• What to produce:
Every line from the first record below down to the line that includes "- Lactose anhydrous" must be reproduced exactly; the pictures are not.

*** Opening Source data ***

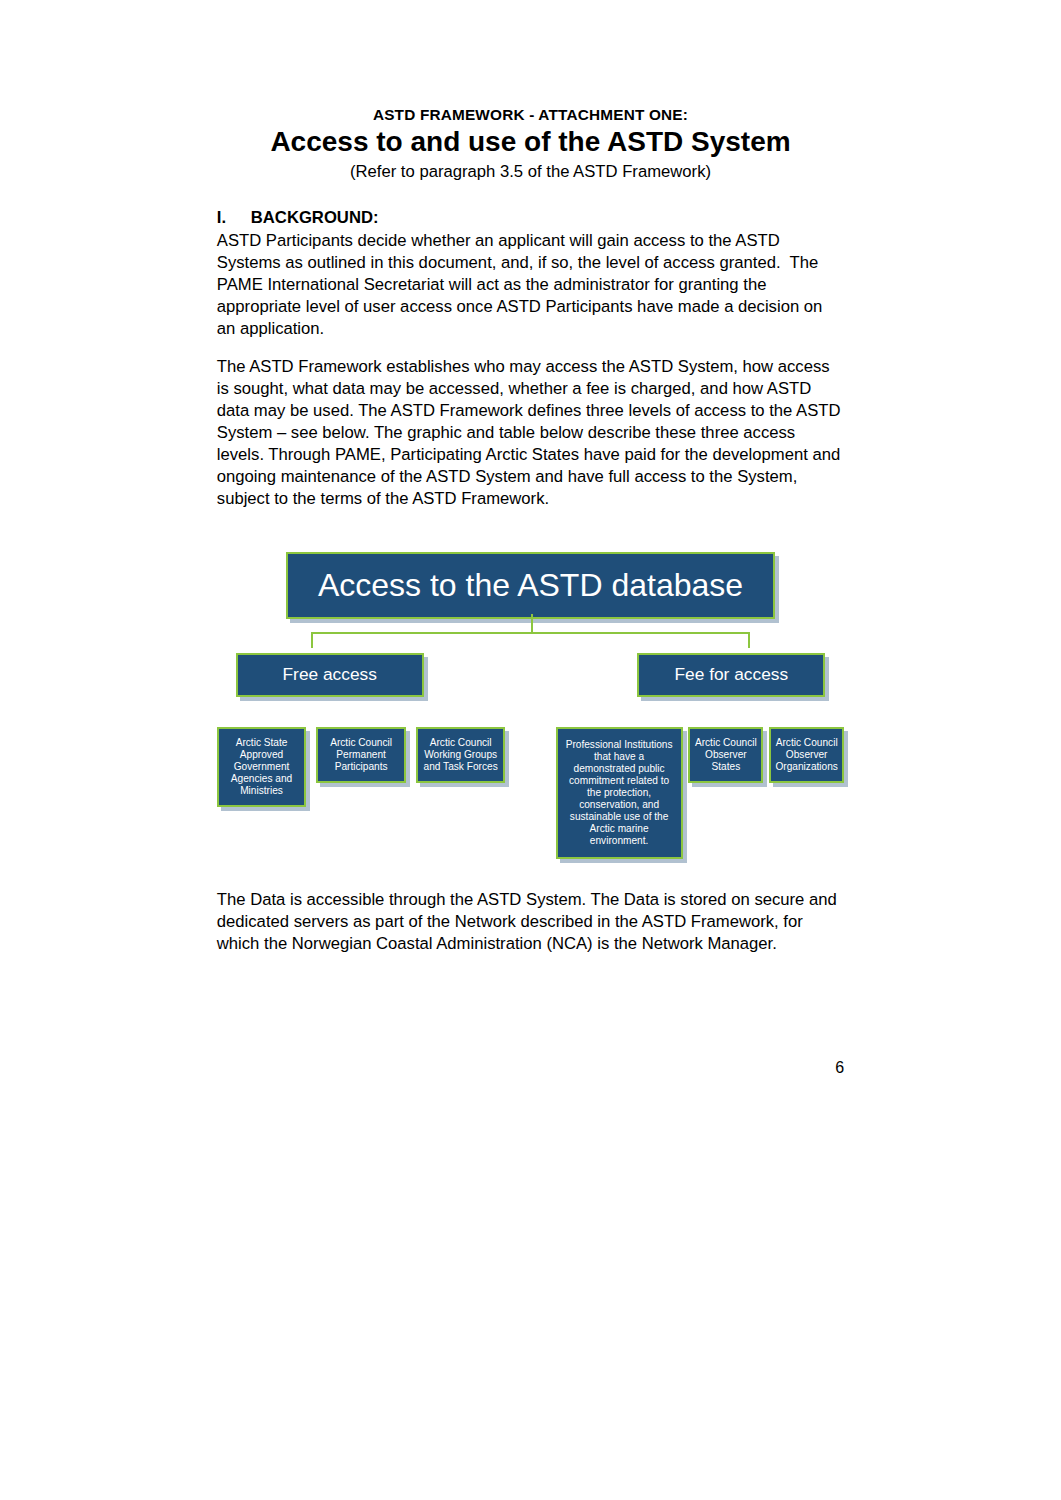ASTD FRAMEWORK - ATTACHMENT ONE:
Access to and use of the ASTD System
(Refer to paragraph 3.5 of the ASTD Framework)
I. BACKGROUND:
ASTD Participants decide whether an applicant will gain access to the ASTD Systems as outlined in this document, and, if so, the level of access granted. The PAME International Secretariat will act as the administrator for granting the appropriate level of user access once ASTD Participants have made a decision on an application.
The ASTD Framework establishes who may access the ASTD System, how access is sought, what data may be accessed, whether a fee is charged, and how ASTD data may be used. The ASTD Framework defines three levels of access to the ASTD System – see below. The graphic and table below describe these three access levels. Through PAME, Participating Arctic States have paid for the development and ongoing maintenance of the ASTD System and have full access to the System, subject to the terms of the ASTD Framework.
Access to the ASTD database
Free access
Fee for access
Arctic State Approved Government Agencies and Ministries
Arctic Council Permanent Participants
Arctic Council Working Groups and Task Forces
Professional Institutions that have a demonstrated public commitment related to the protection, conservation, and sustainable use of the Arctic marine environment.
Arctic Council Observer States
Arctic Council Observer Organizations
The Data is accessible through the ASTD System. The Data is stored on secure and dedicated servers as part of the Network described in the ASTD Framework, for which the Norwegian Coastal Administration (NCA) is the Network Manager.
6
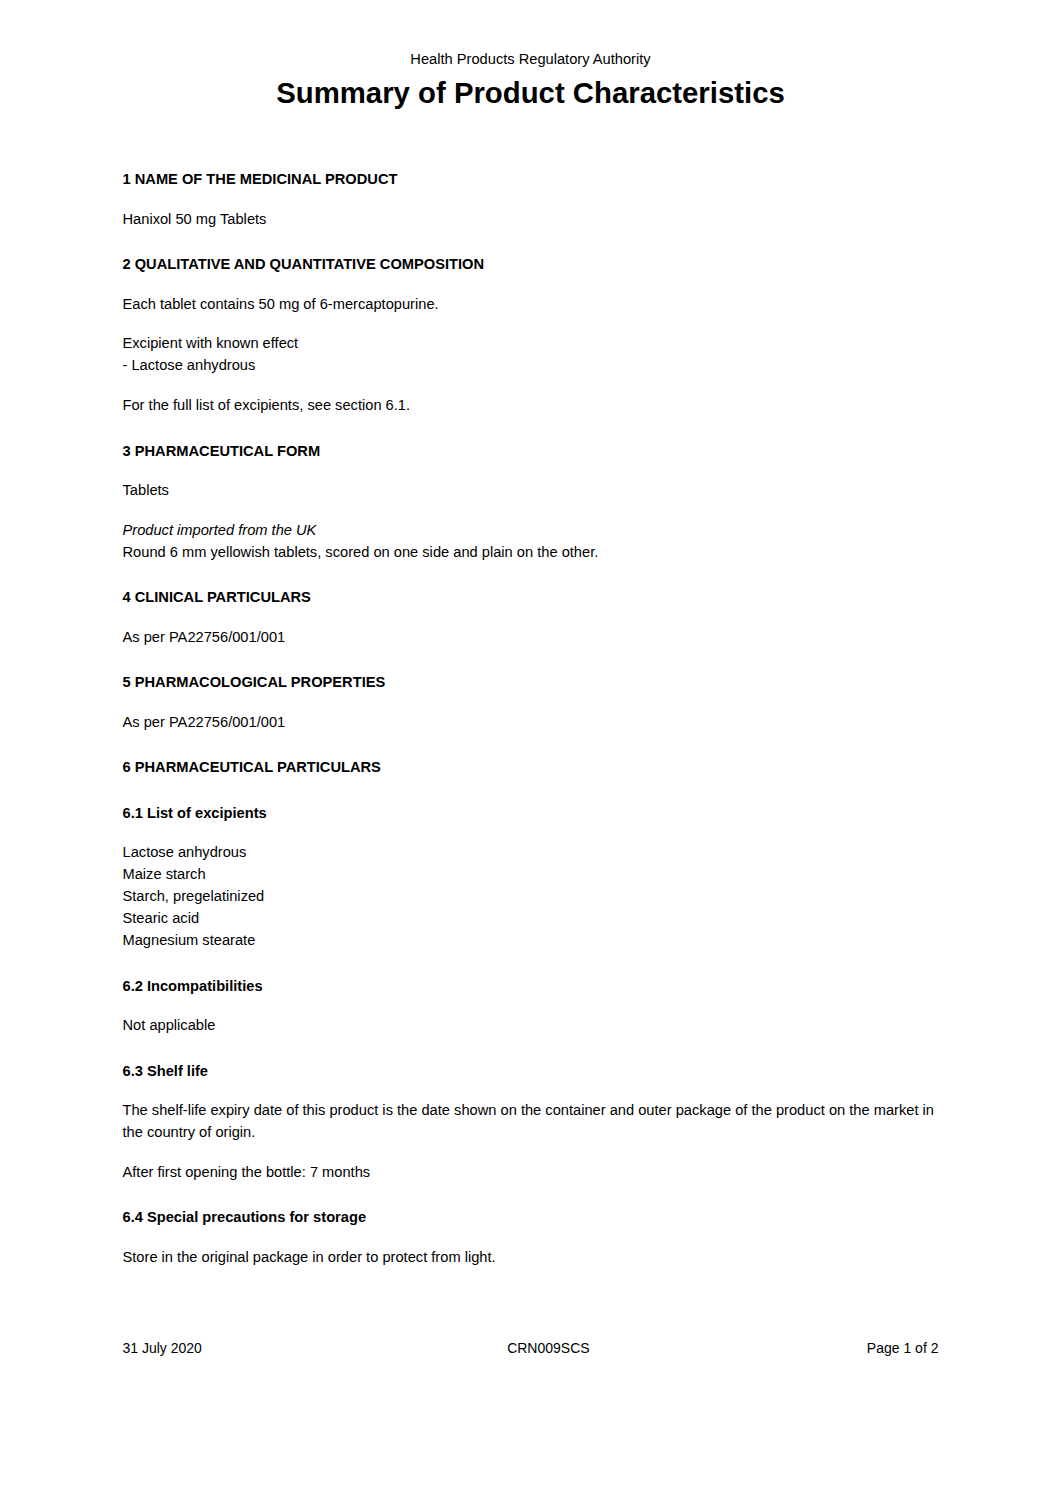Health Products Regulatory Authority
Summary of Product Characteristics
1 NAME OF THE MEDICINAL PRODUCT
Hanixol 50 mg Tablets
2 QUALITATIVE AND QUANTITATIVE COMPOSITION
Each tablet contains 50 mg of 6-mercaptopurine.
Excipient with known effect
- Lactose anhydrous
For the full list of excipients, see section 6.1.
3 PHARMACEUTICAL FORM
Tablets
Product imported from the UK
Round 6 mm yellowish tablets, scored on one side and plain on the other.
4 CLINICAL PARTICULARS
As per PA22756/001/001
5 PHARMACOLOGICAL PROPERTIES
As per PA22756/001/001
6 PHARMACEUTICAL PARTICULARS
6.1 List of excipients
Lactose anhydrous
Maize starch
Starch, pregelatinized
Stearic acid
Magnesium stearate
6.2 Incompatibilities
Not applicable
6.3 Shelf life
The shelf-life expiry date of this product is the date shown on the container and outer package of the product on the market in the country of origin.
After first opening the bottle: 7 months
6.4 Special precautions for storage
Store in the original package in order to protect from light.
31 July 2020 CRN009SCS Page 1 of 2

*** Closing Source data ***

• Answer area:
ASTD FRAMEWORK - ATTACHMENT ONE:
Access to and use of the ASTD System
(Refer to paragraph 3.5 of the ASTD Framework)
I. BACKGROUND:
ASTD Participants decide whether an applicant will gain access to the ASTD Systems as outlined in this document, and, if so, the level of access granted. The PAME International Secretariat will act as the administrator for granting the appropriate level of user access once ASTD Participants have made a decision on an application.
The ASTD Framework establishes who may access the ASTD System, how access is sought, what data may be accessed, whether a fee is charged, and how ASTD data may be used. The ASTD Framework defines three levels of access to the ASTD System – see below. The graphic and table below describe these three access levels. Through PAME, Participating Arctic States have paid for the development and ongoing maintenance of the ASTD System and have full access to the System, subject to the terms of the ASTD Framework.
Access to the ASTD database
Free access
Fee for access
Arctic State Approved Government Agencies and Ministries
Arctic Council Permanent Participants
Arctic Council Working Groups and Task Forces
Professional Institutions that have a demonstrated public commitment related to the protection, conservation, and sustainable use of the Arctic marine environment.
Arctic Council Observer States
Arctic Council Observer Organizations
The Data is accessible through the ASTD System. The Data is stored on secure and dedicated servers as part of the Network described in the ASTD Framework, for which the Norwegian Coastal Administration (NCA) is the Network Manager.
6
Health Products Regulatory Authority
Summary of Product Characteristics
1 NAME OF THE MEDICINAL PRODUCT
Hanixol 50 mg Tablets
2 QUALITATIVE AND QUANTITATIVE COMPOSITION
Each tablet contains 50 mg of 6-mercaptopurine.
Excipient with known effect
- Lactose anhydrous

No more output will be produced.